GSA Annual Meeting in Denver, Colorado, USA - 2016

Paper No. 204-1
Presentation Time: 8:15 AM

UNITED PLATES OF AMERICA REVISITED: DID SUBDUCTION-INDUCED MANTLE FLOW BRING THE CRATONS TOGETHER? (Invited Presentation)


HOFFMAN, Paul F., 1216 Montrose Avenue, Victoria, BC V8T 2K4, paulfhoffman@gmail.com

Interior (pre-Grenville) Laurentia is a tectonic aggregate of six or more Archean cratons, plus non-uniformly distributed Paleoproterozoic juvenile crust. How and why did all (but one) of the cratons coalesce convulsively in geons 19 and 18? The age and subduction polarity of their mutual geosutures provides a clue. If slab roll-back dominated the dynamics of plate convergence and suturing, then we should expect that the aggregation process should have started around the Superior craton, because it occupied the subducting plate with respect to neighboring cratons (Hearne, Rae, North Atlantic, Marshfield).

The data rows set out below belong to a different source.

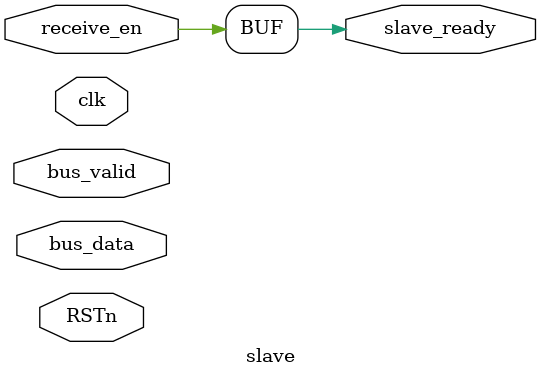
<source format=v>
module slave (
    input   wire    clk,
    input   wire    RSTn,
    input   wire    receive_en,
    input   wire    bus_valid,    
    input   wire[23:0] bus_data,
    output  wire    slave_ready    
);
    assign slave_ready = receive_en;
    reg [23:0]slave_buffer;
    always @(*) begin
        if(slave_ready && bus_valid)begin
            slave_buffer <= bus_data;
        end 
        else begin
            slave_buffer <= slave_buffer;
        end       
    end
    
endmodule //moduleName

</source>
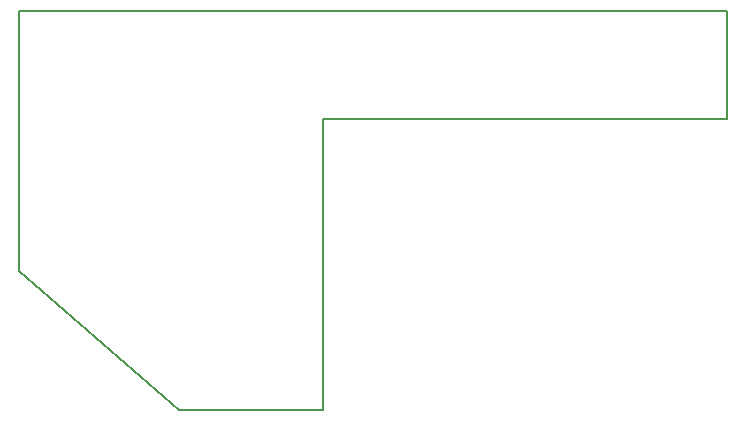
<source format=gm1>
%FSTAX23Y23*%
%MOIN*%
%SFA1B1*%

%IPPOS*%
%ADD18C,0.006000*%
%LNdextrems_v1-1*%
%LPD*%
G54D18*
X01015Y-01331D02*
Y-00361D01*
X02362*
Y0*
X0Y-00866D02*
X00534Y-01331D01*
X0Y0D02*
X02362D01*
X00534Y-01331D02*
X01015D01*
X0Y-00866D02*
Y0D01*
M02*
</source>
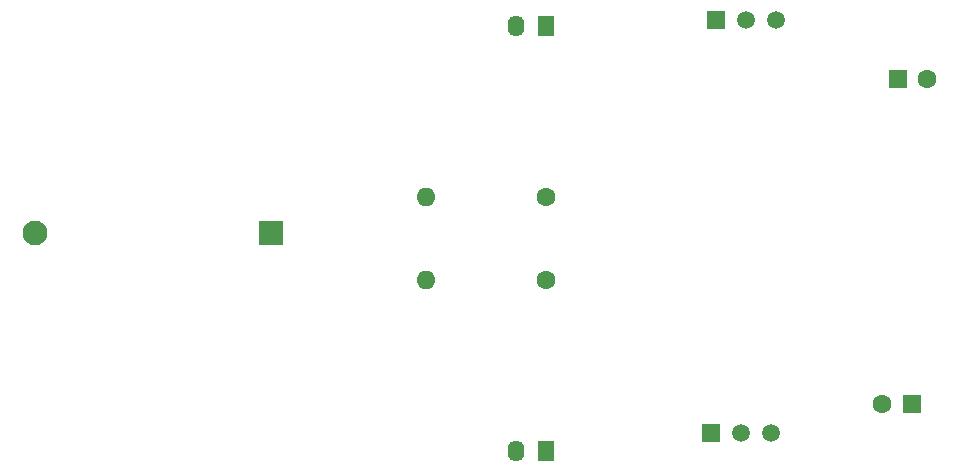
<source format=gbr>
%TF.GenerationSoftware,KiCad,Pcbnew,8.0.5*%
%TF.CreationDate,2024-10-10T20:33:14-07:00*%
%TF.ProjectId,IEEE soldering project,49454545-2073-46f6-9c64-6572696e6720,rev?*%
%TF.SameCoordinates,Original*%
%TF.FileFunction,Soldermask,Top*%
%TF.FilePolarity,Negative*%
%FSLAX46Y46*%
G04 Gerber Fmt 4.6, Leading zero omitted, Abs format (unit mm)*
G04 Created by KiCad (PCBNEW 8.0.5) date 2024-10-10 20:33:14*
%MOMM*%
%LPD*%
G01*
G04 APERTURE LIST*
%ADD10C,1.500000*%
%ADD11R,1.500000X1.500000*%
%ADD12R,1.400000X1.800000*%
%ADD13O,1.400000X1.800000*%
%ADD14C,1.600000*%
%ADD15O,1.600000X1.600000*%
%ADD16R,1.600000X1.600000*%
%ADD17R,2.100000X2.100000*%
%ADD18C,2.100000*%
G04 APERTURE END LIST*
D10*
%TO.C,Q2*%
X156040000Y-62000000D03*
X153500000Y-62000000D03*
D11*
X150960000Y-62000000D03*
%TD*%
D12*
%TO.C,LED2*%
X137000000Y-27500000D03*
D13*
X134460000Y-27500000D03*
%TD*%
D12*
%TO.C,LED1*%
X137000000Y-63500000D03*
D13*
X134460000Y-63500000D03*
%TD*%
D14*
%TO.C,R1*%
X137000000Y-42000000D03*
D15*
X126840000Y-42000000D03*
%TD*%
D16*
%TO.C,C1*%
X166817621Y-32000000D03*
D14*
X169317621Y-32000000D03*
%TD*%
%TO.C,R2*%
X137000000Y-49000000D03*
D15*
X126840000Y-49000000D03*
%TD*%
D16*
%TO.C,C2*%
X168010000Y-59500000D03*
D14*
X165510000Y-59500000D03*
%TD*%
D17*
%TO.C,3V Battery*%
X113789087Y-45000000D03*
D18*
X93789087Y-45000000D03*
%TD*%
D11*
%TO.C,Q1*%
X151420000Y-27000000D03*
D10*
X153960000Y-27000000D03*
X156500000Y-27000000D03*
%TD*%
M02*

</source>
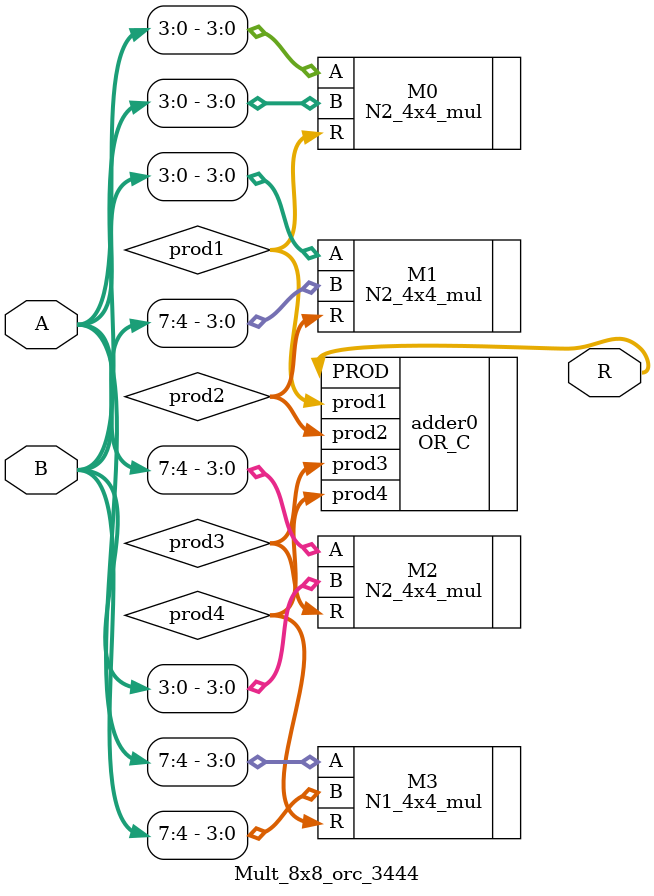
<source format=v>
module Mult_8x8_orc_3444(
input [7:0] A,
input [7:0] B,
output [15:0]R
);
wire [7:0]prod1;
wire [7:0]prod2;
wire [7:0]prod3;
wire [7:0]prod4;

N2_4x4_mul M0(.A(A[3:0]),.B(B[3:0]),.R(prod1));
N2_4x4_mul M1(.A(A[3:0]),.B(B[7:4]),.R(prod2));
N2_4x4_mul M2(.A(A[7:4]),.B(B[3:0]),.R(prod3));
N1_4x4_mul M3(.A(A[7:4]),.B(B[7:4]),.R(prod4));
OR_C adder0(.prod1(prod1),.prod2(prod2),.prod3(prod3),.prod4(prod4),.PROD(R));
endmodule

</source>
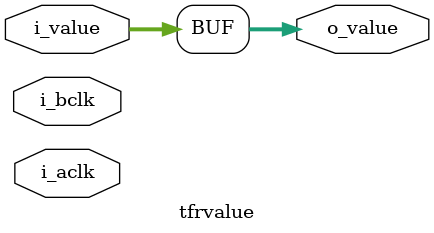
<source format=v>
module	tfrvalue(i_aclk, i_value, i_bclk, o_value);
	parameter	NB = 16;
	parameter	METHOD = "GRAYCODE";
	input	wire			i_aclk, i_bclk;
	input	wire	[(NB-1):0]	i_value;
	output	wire	[(NB-1):0]	o_value;

/*
	genvar	k, j;
	generate
	if (METHOD == "GRAYCODE")
	begin
		// Convert the input to gray code
		reg	[(NB-1):0]	r_agray, q_bgray, r_bgray, r_value;

		always @(posedge i_aclk)
			r_agray <=  { 1'b0, i_value[(NB-1):1] } ^ i_value[(NB-1):0];

		always @(posedge i_bclk)
			q_bgray <= r_agray;

		always @(posedge i_bclk)
			r_bgray <= q_bgray;

		always @(posedge i_bclk)
		begin
			for(k=0; k<NB; k=k+1)
			begin
				r_value[k] = r_bgray[k];
				for(j=k+1; j<NB; j=j+1)
					r_value[k] = r_value[k] ^ r_bgray[j];
			end
		end
	end else if (METHOD == "FLAGGED")
	begin
*/

		reg			r_atfr, q_tfr, r_btfr;
		reg			r_aack, q_ack, r_back;
		reg	[(NB-1):0]	r_aval, r_value;
		always @(posedge i_aclk)
			if ((!r_atfr)&&(!r_aack))
			begin
				r_aval <= i_value;
				if (i_value != r_aval)
					r_atfr <= 1'b1;
			end else if (r_aack)
				r_atfr <= 1'b0;


		always @(posedge i_bclk)
			q_tfr <= r_atfr;
		always @(posedge i_bclk)
			r_btfr <= q_tfr;

		always @(posedge i_bclk)
			if ((r_btfr)&&(!r_back))
			begin
				r_value <= r_aval;
				r_back <= 1'b1;
			end else if (!r_btfr)
				r_back <= 1'b0;

		always @(posedge i_aclk)
			q_ack <= r_back;
		always @(posedge i_aclk)
			r_aack <= q_ack;

		assign	o_value = i_value;
/*
	end else
		assign	o_value = i_value;
	endgenerate
*/
		
endmodule

</source>
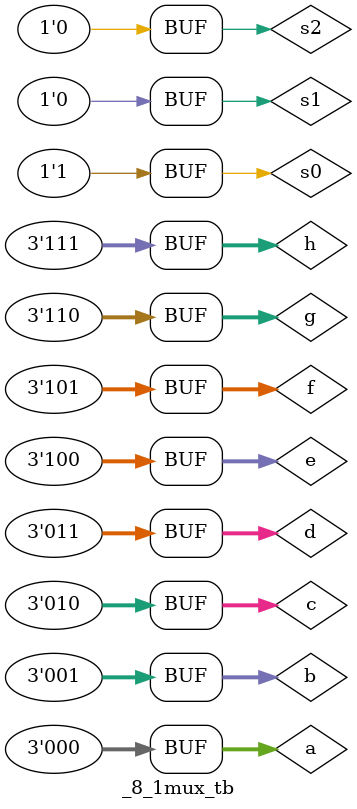
<source format=v>
module _2_1mux(input [2:0]a,b,input s,output [2:0]y);
  assign y=s?b:a;
endmodule

//instantiate 
module _4_1mux(input [2:0]a,b,c,d,input s1,s0,output [2:0]y);
  wire [2:0]y0,y1;
  _2_1mux m1(a,b,s0,y0);
  _2_1mux m2(c,d,s0,y1);
  _2_1mux m3(y0,y1,s1,y);
endmodule 
module _8_1mux(input [2:0] a,b,c,d,e,f,g,h,input s2,s1,s0,output [2:0]y);
  wire [2:0]y0,y1;
  _4_1mux m1(a,b,c,d,s1,s0,y0);
  _4_1mux m2(e,f,g,h,s1,s0,y1);
  _2_1mux m3(y0,y1,s2,y);
endmodule 

//test bench file 
module _8_1mux_tb;
  reg [2:0]a,b,c,d,e,f,g,h;
  reg s0,s1,s2;
  wire [2:0]y;
  _8_1mux uut(a,b,c,d,e,f,g,h,s0,s1,s2,y);
 
  initial 
    begin 
      $monitor("time=%0t s0=%b s1=%b s2=%b y=%b ",$time,s0,s1,s2,y);
       a=3'b000;b=3'b001;c=3'b0010;d=3'b0011;e=3'b100;f=3'b101;g=3'b110;h=3'b111;

       #3 s0=1;s1=1;s2=1;
       #3 s0=1;s1=0;s2=1;
       #3 s0=1; s1=0;s2=0;
    end
endmodule

</source>
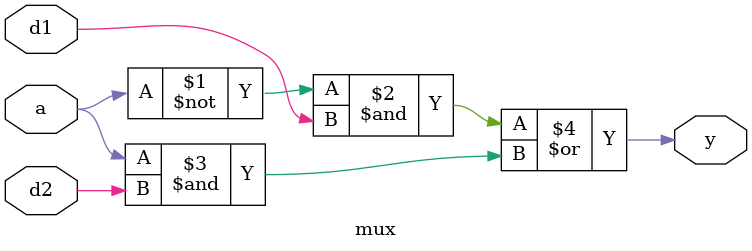
<source format=v>
module mux(input a,
	input d1,
	input d2,
	output y);
   assign y=(~a&d1)|(a&d2);
endmodule		

</source>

Conversely, if trench suction was dominant—traction by convergent and sinking flow in the ambient mantle in response to cooling by slabs—we should expect that aggregation began around the Rae craton, which was the upper plate with respect to neighboring cratons (Slave, Hearne, Superior, North Atlantic). Collision ages have been determined by U-Pb dating of tuffs on the lower plate at the passive-margin to foredeep stratigraphic transition, and on the upper plate from igneous rocks in transition from arc to slab-failure petrogeneses. Minimum age constraints are obtained from metamorphic and exhumation ages of deformed passive-margin rocks. The data indicate that the oldest geosutures bound the Rae craton, 1.97 Ga for Rae-Slave and 1.92 Ga(?) for Rae-Hearne. The other geosutures are all younger than 1.90 Ga. The geosutures become systematically younger with distance from the center of the Rae craton, with a correlation coefficient r2 ≈ 0.7. There is no correlation whatsoever between geosuture age and distance from the center of the Superior craton. These results indicate that proto-Laurentia aggregated around the Rae craton, and are therefore suggestive of a positive feedback involving subduction, mantle flow and convergent plate motion. They support the orthoversion model of Mitchell, Kilian and Evans (Nature 482: 208, 2012) for supercontinental episodicity. The analysis needs to be extended to Nuna overall, and to other supercontinents.